1) that the petitioners have failed to demonstrate a “compelling necessity” for disclosure as required by the Supreme Court in United States v. Procter & Gamble, 356 U.S. 677, 78 S.Ct. 983, 2 L.Ed.2d 1077 (1958); and
2) that the secrecy of the grand jury proceedings has not been breached. The government has no objection to

the disclosure of those transcripts which were previously inspected by the defendants in the criminal case.

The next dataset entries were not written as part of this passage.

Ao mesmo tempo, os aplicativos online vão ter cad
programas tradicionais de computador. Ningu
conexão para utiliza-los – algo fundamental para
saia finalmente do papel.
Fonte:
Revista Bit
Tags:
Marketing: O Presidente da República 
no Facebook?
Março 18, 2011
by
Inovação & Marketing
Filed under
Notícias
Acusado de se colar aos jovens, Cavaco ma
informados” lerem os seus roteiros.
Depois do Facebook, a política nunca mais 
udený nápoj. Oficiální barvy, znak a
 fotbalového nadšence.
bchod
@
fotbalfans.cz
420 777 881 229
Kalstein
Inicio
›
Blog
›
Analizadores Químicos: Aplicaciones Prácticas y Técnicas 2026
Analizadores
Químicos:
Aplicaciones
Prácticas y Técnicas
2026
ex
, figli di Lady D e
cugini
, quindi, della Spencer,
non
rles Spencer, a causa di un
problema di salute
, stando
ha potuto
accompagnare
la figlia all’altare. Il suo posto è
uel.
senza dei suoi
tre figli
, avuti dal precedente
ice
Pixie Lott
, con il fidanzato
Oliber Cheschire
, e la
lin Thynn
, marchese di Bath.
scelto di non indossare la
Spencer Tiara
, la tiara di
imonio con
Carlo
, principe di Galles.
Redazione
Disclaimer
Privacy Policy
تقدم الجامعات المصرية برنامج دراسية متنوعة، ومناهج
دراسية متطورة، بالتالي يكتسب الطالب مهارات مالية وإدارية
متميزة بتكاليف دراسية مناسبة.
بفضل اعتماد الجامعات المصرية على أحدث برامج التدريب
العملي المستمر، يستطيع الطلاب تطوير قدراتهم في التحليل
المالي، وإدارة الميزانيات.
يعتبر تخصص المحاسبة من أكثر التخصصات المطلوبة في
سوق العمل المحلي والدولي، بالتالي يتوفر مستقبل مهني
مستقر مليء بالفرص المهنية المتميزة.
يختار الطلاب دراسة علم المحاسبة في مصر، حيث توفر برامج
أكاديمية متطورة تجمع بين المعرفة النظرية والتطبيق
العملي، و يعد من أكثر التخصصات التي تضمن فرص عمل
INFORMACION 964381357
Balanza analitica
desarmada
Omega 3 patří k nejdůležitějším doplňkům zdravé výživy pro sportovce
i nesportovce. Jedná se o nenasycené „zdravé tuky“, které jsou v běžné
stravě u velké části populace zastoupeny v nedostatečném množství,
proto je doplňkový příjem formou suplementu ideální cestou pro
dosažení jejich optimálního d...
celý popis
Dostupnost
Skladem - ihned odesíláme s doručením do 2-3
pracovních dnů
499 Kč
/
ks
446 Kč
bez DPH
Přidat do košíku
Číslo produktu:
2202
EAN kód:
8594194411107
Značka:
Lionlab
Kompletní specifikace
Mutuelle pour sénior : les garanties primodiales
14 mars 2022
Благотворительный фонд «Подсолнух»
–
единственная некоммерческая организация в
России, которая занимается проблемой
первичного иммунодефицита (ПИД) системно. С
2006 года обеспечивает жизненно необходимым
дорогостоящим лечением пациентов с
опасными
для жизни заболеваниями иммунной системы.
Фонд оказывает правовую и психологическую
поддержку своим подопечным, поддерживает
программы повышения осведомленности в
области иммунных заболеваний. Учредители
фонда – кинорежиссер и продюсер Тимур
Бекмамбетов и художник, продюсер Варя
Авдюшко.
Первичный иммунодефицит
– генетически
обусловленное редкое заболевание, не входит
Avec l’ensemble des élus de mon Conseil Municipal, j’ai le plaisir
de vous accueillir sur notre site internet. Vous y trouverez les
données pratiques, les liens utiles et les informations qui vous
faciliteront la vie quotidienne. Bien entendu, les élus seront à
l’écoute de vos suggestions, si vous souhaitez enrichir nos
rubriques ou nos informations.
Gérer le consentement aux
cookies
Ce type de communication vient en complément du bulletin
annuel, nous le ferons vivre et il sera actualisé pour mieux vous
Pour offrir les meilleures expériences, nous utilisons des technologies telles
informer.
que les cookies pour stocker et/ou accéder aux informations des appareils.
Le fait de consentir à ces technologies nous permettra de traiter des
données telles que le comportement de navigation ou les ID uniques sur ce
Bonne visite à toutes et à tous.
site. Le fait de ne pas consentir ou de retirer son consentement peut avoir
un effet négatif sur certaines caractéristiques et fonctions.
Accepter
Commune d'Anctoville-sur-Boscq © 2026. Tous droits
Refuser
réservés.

This court recognizes, as it must, the “long established policy that maintains the secrecy of grand jury proceedings in the federal courts.” United States v. Procter & Gamble, supra, 356 U.S., at 681, 78 S.Ct. at 986. But the policy of secrecy is not absolute and cannot be applied blindly. The Supreme Court has recognized that: “Grand jury testimony is ordinarily confidential. But after the grand jury’s *1110 functions are ended, disclosure is wholly proper where the ends of justice require it.” United States v. Socony-Vacuum Oil Co., 310 U.S. 150, 233, 60 S.Ct. 811, 849, 84 L.Ed. 1129 (1940).

In considering applications for disclosure of grand jury transcripts the court’s task is to scrutinize the request against the reasons for the rule of secrecy. These reasons are:

“(1) To prevent the escape of those whose indictment may be contemplated; (2) to insure the utmost freedom to the grand jury in its deliberations, and to prevent persons subject to indictment or their friends from importuning the grand jurors; (3) to prevent subornation of perjury or tampering with the witnesses who may testify before the grand jury and later appear at the trial of those indicted by it; (4) to encourage free and untrammeled disclosures by persons who have information with respect to the commission of crimes; (5) to protect the innocent accused who is exonerated from disclosure of the fact that he has been under investigation, and from the expense of standing trial where there was no probability of guilt.” United States v. Amazon Industrial Chemical Corp., 55 F.2d 254, 261 (5 Cir. 1931).

These reasons have been quoted with approval by the Supreme Court. See, e. g., United States v. Procter & Gamble, supra, 256 U.S. at 681 n. 6, 78 S.Ct. 983.

Applying these policy reasons to the facts of this case, it is apparent that the first three reasons are no longer applicable in that the grand jury proceedings and all criminal proceedings arising therefrom have been completed. United States v. Scott Paper Company, 254 F.Supp. 759 (W.D.Mich.1966). The fifth policy reason is no longer relevant because indictments were returned against all the corporate respondents herein. U. S. Industries, Inc. v. United States District Court, 345 F.2d 18 (9th Cir. 1965). The only remaining basis for requiring the continued secrecy of the grand jury transcripts is the fourth, the need to encourage witnesses to testify without the fear of retaliation.

This reason has special relevancy in antitrust suits where witnesses are often employees or even officers of potential defendants. That factor, however, has been partially vitiated because the repondents previously inspected the grand jury transcripts of their employees during the course of the prior criminal proceeding. Any danger of recriminations by these employers would have been effected by the initial disclosure and could not be increased by subsequent disclosure of the same material, There remains, of course, the possibility of retaliation from sources other than the witnesses’ employers. This court is of the opinion that this danger may be obviated by limiting the disclosure to the attorneys of record in State of Illinois, et al. v.